-- Provided records follows --
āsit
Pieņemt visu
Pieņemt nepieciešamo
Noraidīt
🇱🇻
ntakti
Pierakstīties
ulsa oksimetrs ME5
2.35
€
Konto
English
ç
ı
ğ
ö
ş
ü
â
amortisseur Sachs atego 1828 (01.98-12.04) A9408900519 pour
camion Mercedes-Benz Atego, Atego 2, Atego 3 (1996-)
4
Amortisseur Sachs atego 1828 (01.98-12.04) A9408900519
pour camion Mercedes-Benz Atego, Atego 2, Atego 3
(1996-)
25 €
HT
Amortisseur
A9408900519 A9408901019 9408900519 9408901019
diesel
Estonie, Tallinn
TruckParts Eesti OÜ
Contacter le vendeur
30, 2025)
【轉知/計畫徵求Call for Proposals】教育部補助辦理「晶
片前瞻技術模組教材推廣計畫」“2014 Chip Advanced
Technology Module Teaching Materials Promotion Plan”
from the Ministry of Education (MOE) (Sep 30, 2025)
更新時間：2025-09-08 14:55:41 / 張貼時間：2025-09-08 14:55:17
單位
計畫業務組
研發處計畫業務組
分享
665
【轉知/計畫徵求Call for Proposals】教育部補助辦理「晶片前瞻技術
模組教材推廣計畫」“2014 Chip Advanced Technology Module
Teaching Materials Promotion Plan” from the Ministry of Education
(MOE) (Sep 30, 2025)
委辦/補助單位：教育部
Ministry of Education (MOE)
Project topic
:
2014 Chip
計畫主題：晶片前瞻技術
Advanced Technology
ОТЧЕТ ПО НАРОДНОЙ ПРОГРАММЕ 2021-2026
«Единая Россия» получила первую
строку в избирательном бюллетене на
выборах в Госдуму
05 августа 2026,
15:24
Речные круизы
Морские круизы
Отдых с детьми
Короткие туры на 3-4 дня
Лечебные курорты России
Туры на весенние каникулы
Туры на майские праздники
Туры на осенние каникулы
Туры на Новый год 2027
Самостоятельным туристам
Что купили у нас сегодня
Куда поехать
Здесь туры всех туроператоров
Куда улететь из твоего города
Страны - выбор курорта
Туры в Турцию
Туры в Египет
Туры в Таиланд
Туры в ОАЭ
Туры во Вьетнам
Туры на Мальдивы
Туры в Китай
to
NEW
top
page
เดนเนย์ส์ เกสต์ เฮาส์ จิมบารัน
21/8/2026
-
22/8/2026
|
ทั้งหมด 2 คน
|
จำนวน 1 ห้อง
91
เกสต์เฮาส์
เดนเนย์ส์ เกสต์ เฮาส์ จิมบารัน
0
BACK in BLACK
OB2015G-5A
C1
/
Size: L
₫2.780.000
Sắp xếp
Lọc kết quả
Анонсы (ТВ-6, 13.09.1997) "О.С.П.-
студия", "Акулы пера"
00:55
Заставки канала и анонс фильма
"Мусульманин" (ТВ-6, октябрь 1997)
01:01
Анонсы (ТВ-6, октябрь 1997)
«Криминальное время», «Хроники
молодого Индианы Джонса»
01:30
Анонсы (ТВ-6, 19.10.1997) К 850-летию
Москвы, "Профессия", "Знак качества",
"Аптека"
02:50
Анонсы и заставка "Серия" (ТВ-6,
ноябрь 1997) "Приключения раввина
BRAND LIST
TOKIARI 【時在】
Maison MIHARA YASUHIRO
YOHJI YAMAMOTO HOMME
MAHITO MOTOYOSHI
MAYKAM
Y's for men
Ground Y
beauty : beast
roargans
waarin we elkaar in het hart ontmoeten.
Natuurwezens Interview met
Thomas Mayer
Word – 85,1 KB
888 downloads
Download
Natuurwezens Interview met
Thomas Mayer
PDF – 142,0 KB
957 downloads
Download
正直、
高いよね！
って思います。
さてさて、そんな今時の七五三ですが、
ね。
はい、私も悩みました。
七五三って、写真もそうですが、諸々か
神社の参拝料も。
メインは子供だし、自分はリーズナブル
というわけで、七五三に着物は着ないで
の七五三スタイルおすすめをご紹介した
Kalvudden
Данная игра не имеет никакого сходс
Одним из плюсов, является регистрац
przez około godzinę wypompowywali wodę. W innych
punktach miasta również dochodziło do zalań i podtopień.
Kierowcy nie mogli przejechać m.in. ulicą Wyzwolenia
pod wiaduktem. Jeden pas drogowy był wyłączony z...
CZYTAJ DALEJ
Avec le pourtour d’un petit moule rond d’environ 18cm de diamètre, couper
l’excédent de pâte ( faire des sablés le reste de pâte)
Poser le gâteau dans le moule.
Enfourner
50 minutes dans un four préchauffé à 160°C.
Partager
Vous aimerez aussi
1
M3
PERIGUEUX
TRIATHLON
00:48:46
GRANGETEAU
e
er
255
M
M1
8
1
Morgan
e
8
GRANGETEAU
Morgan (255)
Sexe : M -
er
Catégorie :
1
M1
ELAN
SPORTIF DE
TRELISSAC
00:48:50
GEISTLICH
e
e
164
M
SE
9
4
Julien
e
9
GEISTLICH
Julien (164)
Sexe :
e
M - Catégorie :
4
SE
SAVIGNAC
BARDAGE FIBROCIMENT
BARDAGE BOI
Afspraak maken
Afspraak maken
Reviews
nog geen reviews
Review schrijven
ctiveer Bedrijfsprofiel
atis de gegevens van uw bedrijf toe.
-- Provided records concluded --
| Work item |
An exact copy of the lines above between the line holding "Туры на весенние каникулы" and the line holding "waarin we elkaar in het hart ontmoeten.", inclusive, is the whole answer.

| Solution for this exercise |
Туры на весенние каникулы
Туры на майские праздники
Туры на осенние каникулы
Туры на Новый год 2027
Самостоятельным туристам
Что купили у нас сегодня
Куда поехать
Здесь туры всех туроператоров
Куда улететь из твоего города
Страны - выбор курорта
Туры в Турцию
Туры в Египет
Туры в Таиланд
Туры в ОАЭ
Туры во Вьетнам
Туры на Мальдивы
Туры в Китай
to
NEW
top
page
เดนเนย์ส์ เกสต์ เฮาส์ จิมบารัน
21/8/2026
-
22/8/2026
|
ทั้งหมด 2 คน
|
จำนวน 1 ห้อง
91
เกสต์เฮาส์
เดนเนย์ส์ เกสต์ เฮาส์ จิมบารัน
0
BACK in BLACK
OB2015G-5A
C1
/
Size: L
₫2.780.000
Sắp xếp
Lọc kết quả
Анонсы (ТВ-6, 13.09.1997) "О.С.П.-
студия", "Акулы пера"
00:55
Заставки канала и анонс фильма
"Мусульманин" (ТВ-6, октябрь 1997)
01:01
Анонсы (ТВ-6, октябрь 1997)
«Криминальное время», «Хроники
молодого Индианы Джонса»
01:30
Анонсы (ТВ-6, 19.10.1997) К 850-летию
Москвы, "Профессия", "Знак качества",
"Аптека"
02:50
Анонсы и заставка "Серия" (ТВ-6,
ноябрь 1997) "Приключения раввина
BRAND LIST
TOKIARI 【時在】
Maison MIHARA YASUHIRO
YOHJI YAMAMOTO HOMME
MAHITO MOTOYOSHI
MAYKAM
Y's for men
Ground Y
beauty : beast
roargans
waarin we elkaar in het hart ontmoeten.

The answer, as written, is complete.